IŞİD denen barbar örgütün gücünün ulaştığı boyut, Türkiye'nin ve dünyanın geleceği açısından ciddi bir karamsarlık yaratıyor.

Elbette, ne AKP ve dalkavukları, ne de bu canavarın bugünlere gelmesinde rolü olan uluslararası güçler -yaratılmasında pay sahibi oldukları canavar karşısında biraz tedirgin olsalar da- bu karamsarlığı, bu ülkenin Alevileri gibi yaşamıyor.

Bu canilerin, rehin aldıkları Türkiyeli personel içinde Alevi olup olmadığını sorgulaması, sapık zihniyetlerini gözler önüne serdiği kadar, Alevilerin nasıl bir tehdit altında olduğunu da gösteriyor.

Bu barbarlar, sıranın Türkiye Alevilerine geleceğini de çeşitli kanallarda açıkça belirtiyor.

Biz bu zihniyeti, Irak işgali zamanında da görmüştük. Murat Yüce adlı, kamyon şoförlüğü yapan bir Alevi yurttaşımız, sırf Alevi olduğu için IŞİD benzeri çeteler tarafından öldürülmüştü. Şimdi, emekçi Murat Yüce'yi hem anmanın, hem de o gün yaşananları hatırlamanın tam sırası.

İktidara yakın çevreler o gün de bu gerçeği gizlemeye çalışmış, bu olay üzerinde çok durulmamıştı. Hatta, zamanın dışişleri bakanı Gül, bunu dile getirenlere terbiyesiz demişti.

Aman yanlışlık olmasın, terbiyesiz dediği bu katil sürüleri değil, Murat Yüce'nin Alevi olduğu için öldürüldüğünü iddia edenler...

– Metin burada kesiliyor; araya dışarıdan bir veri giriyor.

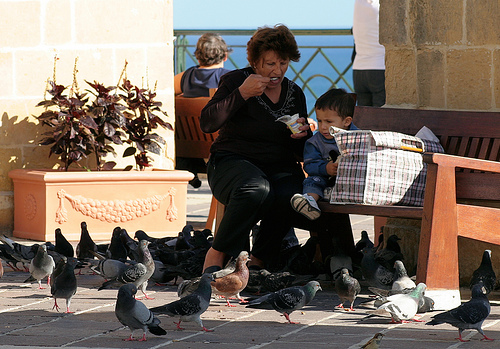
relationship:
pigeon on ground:
[114, 280, 167, 342] [4, 264, 498, 347]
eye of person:
[278, 58, 290, 66] [198, 25, 311, 274]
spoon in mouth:
[269, 74, 276, 77] [248, 57, 311, 98]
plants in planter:
[82, 76, 128, 173] [57, 157, 167, 169]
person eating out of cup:
[198, 25, 311, 274] [275, 114, 307, 135]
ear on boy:
[337, 109, 351, 126] [296, 89, 361, 213]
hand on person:
[239, 74, 267, 99] [198, 25, 311, 274]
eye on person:
[266, 60, 275, 66] [198, 25, 311, 274]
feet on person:
[280, 189, 329, 229] [287, 78, 366, 238]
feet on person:
[289, 194, 326, 220] [203, 24, 317, 278]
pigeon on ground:
[114, 280, 167, 342] [0, 180, 498, 347]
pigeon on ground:
[244, 279, 323, 324] [0, 180, 498, 347]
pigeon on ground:
[330, 265, 361, 312] [0, 180, 498, 347]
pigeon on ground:
[210, 248, 252, 307] [0, 180, 498, 347]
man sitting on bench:
[176, 28, 233, 95] [175, 95, 222, 171]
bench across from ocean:
[175, 95, 222, 171] [172, 32, 354, 133]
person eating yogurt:
[198, 25, 311, 274] [280, 112, 302, 137]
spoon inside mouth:
[269, 74, 276, 77] [269, 70, 284, 85]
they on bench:
[205, 20, 314, 280] [316, 104, 499, 288]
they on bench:
[289, 79, 369, 229] [316, 104, 499, 288]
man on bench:
[180, 31, 233, 99] [175, 91, 226, 166]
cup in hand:
[278, 115, 312, 135] [239, 74, 267, 99]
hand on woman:
[239, 74, 267, 99] [207, 45, 325, 112]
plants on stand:
[33, 50, 175, 173] [8, 165, 195, 243]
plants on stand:
[82, 76, 128, 173] [8, 165, 195, 243]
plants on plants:
[123, 75, 173, 167] [82, 76, 128, 173]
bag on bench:
[338, 125, 425, 207] [423, 112, 495, 287]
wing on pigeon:
[383, 297, 421, 322] [240, 279, 323, 324]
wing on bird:
[216, 270, 245, 300] [354, 275, 444, 335]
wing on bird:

Evet, inanması zor, ama inanmayanlar şu linke bakabilir: hurriyet.com.tr/2004

Şimdi, IŞİD terörü sürerken RTE'nin grup konuşmasındaki sözlerine bakalım: 'Öyle bir mezhep taassubu var ki Ömer deyince çılgına dönüyor. Bizim toplumumuzda Ömer'i de bulursunuz Ali'yi de.'

Sana sormazlar mı, bir Sünni örgüt senin konsolosluğunu basıyor, insanları rehin alıyor, katliam yaparak 1700 kişiyi katlediyor, sen bu konuda tek laf etmeyip, hangi vesileyle çıkıp Sünni olmayanların taassubundan söz ediyorsun?

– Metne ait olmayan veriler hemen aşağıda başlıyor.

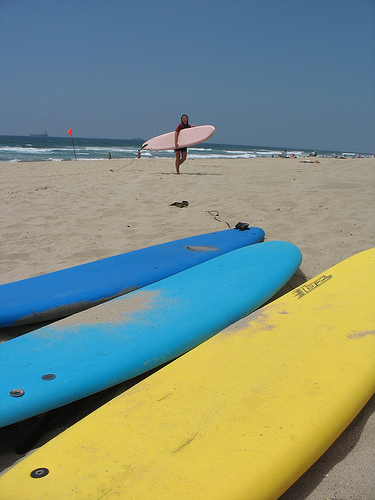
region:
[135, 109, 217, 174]
girl carrying a pink surfboard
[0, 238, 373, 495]
yellow surfboard laying on the beach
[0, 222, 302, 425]
two blue surfboards laying on the beach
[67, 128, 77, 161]
orange flag on top of a stick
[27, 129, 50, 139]
large boat on the horizon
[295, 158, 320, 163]
person laying on the beach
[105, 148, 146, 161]
two people walking in the waves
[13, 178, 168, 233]
brown sand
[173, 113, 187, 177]
surfer on the beach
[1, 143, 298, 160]
waves breaking on the beach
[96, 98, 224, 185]
woman carrying a surfboard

Ayrıca, mezhepçilik yapmadığını söylerken bile mezhepçilik yapmak bu olsa gerek, zira bizim toplum dediği zaten toplumun Sünni kesimleri.

Gül ve Erdoğan’ın bu tavrının açıkça mezhepçi bir devlet tavrı olduğunu göstermek için ilginç bir örnek daha verelim. 2001 yılında Hizbullah tarafından emniyet müdürü Gaffar Okkan ile birlikte öldürülen yeğeninin cenazesinde bakın zamanın MHP'li bakanı Osman Durmuş ne demiş: "Alevileri seviyoruz ama, Aleviler adına terör yapan DHKP/C'yi sevmiyoruz".

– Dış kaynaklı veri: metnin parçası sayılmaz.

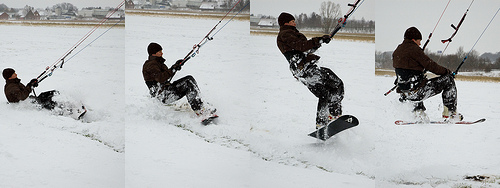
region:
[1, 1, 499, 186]
a collage of a kite boarder in the snow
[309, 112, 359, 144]
a snowboard off the ground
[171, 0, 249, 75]
the kite control cables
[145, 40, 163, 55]
a black knit cap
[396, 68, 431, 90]
the kite cable harness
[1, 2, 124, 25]
residential homes in the distance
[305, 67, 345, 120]
the skier is wearing black ski pants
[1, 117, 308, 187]
deep wet slushy snow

Yeğeni radikal İslamcılar tarafından öldürülmüş birinin bu konuda tek laf etmeyip, konuyu anlaşılmaz bir biçimde Alevilere bağlaması RTE'nin tavrına ne kadar da benziyor değil mi?

Bu üç tavrı da, bu kadar benzer kılan mezhepçi devlet zihniyetidir. Kimse kendini kandırmasın bu mezhepçi devlet zihniyeti değişmedikçe, Alevilerin hissiyatı, iktidarın barbarları yurttaşlarına tercih ettiğidir.

Berkin Elvan'ın bilyelerinden terörist icat edenlerin, canilere yönelik itidali, bu ülkenin Alevi yurttaşlarını barbarları beklerken tamamen korumasız hissettirmektedir.

Alevilerin sorunlarına ve kaygılarına her daim kör olanlar ve ‘cellatlarına aşık’ gibi ezberleri yineleyip duranlar, umarız bu kez, bu körlüğün kendilerini de vurabileceğini, Alevilerin bu ülkenin Pakistanlaşması kaygısının kendilerini de ilgilendirdiğini anlayabilir.